Each transfer agent of Company Common Stock shall be informed of such
restrictions.

In aid of the restrictions described in this Section 6.2 that
are applicable to the Restricted Stock, the Participant shall, immediately
upon receipt of the certificate or certificates for such shares, deposit such
certificate or certificates (together with a stock power or instrument of
transfer appropriately endorsed in blank) with the Secretary of the Company to
be held in escrow. In the event such restrictions lapse, the certificate or
certificates shall be delivered to the Participant free and clear of such
restrictions. In the event the shares of Restricted Stock are forfeited, the
certificate or certificates shall be delivered to the Company.

Notwithstanding the above, the provisions of Section 9 shall
continue to apply to shares of Restricted Stock even if the restrictions
described in this Section 6.2 have lapsed.

= Stored data =

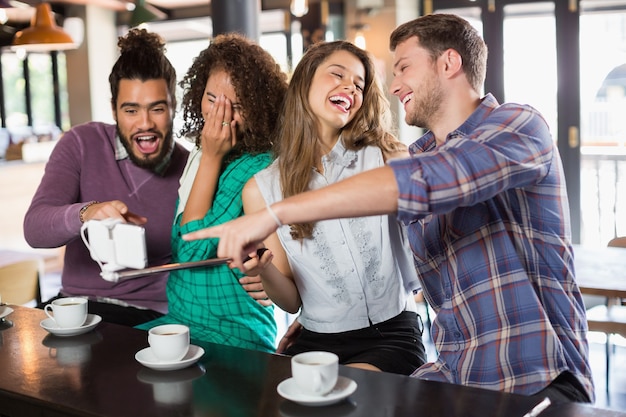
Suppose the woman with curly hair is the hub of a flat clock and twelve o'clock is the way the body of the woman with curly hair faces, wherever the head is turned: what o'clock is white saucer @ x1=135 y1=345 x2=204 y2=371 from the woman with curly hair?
The white saucer is roughly at 11 o'clock from the woman with curly hair.

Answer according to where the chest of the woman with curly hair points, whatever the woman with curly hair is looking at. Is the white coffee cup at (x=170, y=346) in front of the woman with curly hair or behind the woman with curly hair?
in front

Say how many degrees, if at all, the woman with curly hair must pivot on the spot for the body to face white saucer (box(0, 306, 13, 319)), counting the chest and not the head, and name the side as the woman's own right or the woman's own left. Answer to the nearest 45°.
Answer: approximately 45° to the woman's own right

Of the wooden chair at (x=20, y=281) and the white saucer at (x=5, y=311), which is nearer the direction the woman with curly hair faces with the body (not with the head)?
the white saucer

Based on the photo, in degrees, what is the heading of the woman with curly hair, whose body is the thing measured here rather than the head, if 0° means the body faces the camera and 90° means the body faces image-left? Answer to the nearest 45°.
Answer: approximately 45°

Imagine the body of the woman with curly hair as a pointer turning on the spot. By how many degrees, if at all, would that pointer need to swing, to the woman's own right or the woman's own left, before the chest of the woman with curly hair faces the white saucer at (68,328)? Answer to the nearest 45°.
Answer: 0° — they already face it

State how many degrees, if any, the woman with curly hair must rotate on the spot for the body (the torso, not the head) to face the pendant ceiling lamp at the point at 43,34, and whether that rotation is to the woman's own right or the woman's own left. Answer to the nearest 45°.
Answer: approximately 135° to the woman's own right

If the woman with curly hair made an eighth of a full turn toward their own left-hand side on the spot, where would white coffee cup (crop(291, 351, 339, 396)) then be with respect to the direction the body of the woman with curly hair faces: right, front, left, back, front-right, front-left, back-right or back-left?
front

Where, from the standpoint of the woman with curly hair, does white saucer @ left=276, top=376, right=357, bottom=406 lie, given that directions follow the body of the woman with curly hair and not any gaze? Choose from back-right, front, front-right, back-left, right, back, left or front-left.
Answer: front-left
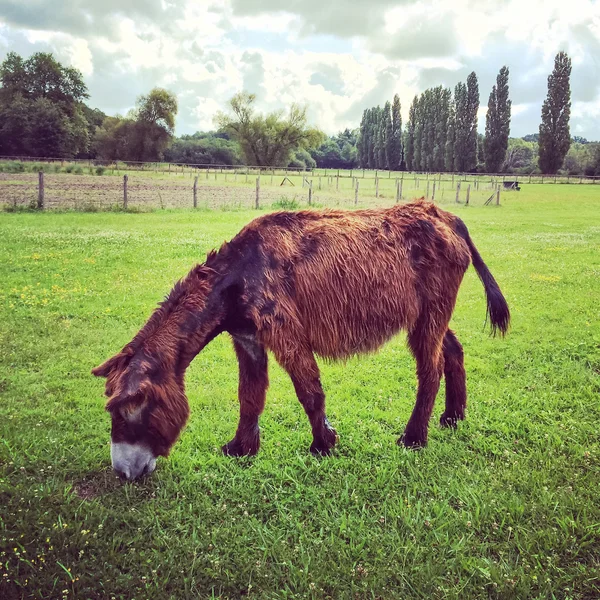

= Task description =
Reproduce the restricted stock passage above in full, word for word.

= Reply to the exercise =
Each transfer agent of Company Common Stock shall be informed of such
restrictions.

In aid of the restrictions described in this Section 6.2 that
are applicable to the Restricted Stock, the Participant shall, immediately
upon receipt of the certificate or certificates for such shares, deposit such
certificate or certificates (together with a stock power or instrument of
transfer appropriately endorsed in blank) with the Secretary of the Company to
be held in escrow. In the event such restrictions lapse, the certificate or
certificates shall be delivered to the Participant free and clear of such
restrictions. In the event the shares of Restricted Stock are forfeited, the
certificate or certificates shall be delivered to the Company.

Notwithstanding the above, the provisions of Section 9 shall
continue to apply to shares of Restricted Stock even if the restrictions
described in this Section 6.2 have lapsed.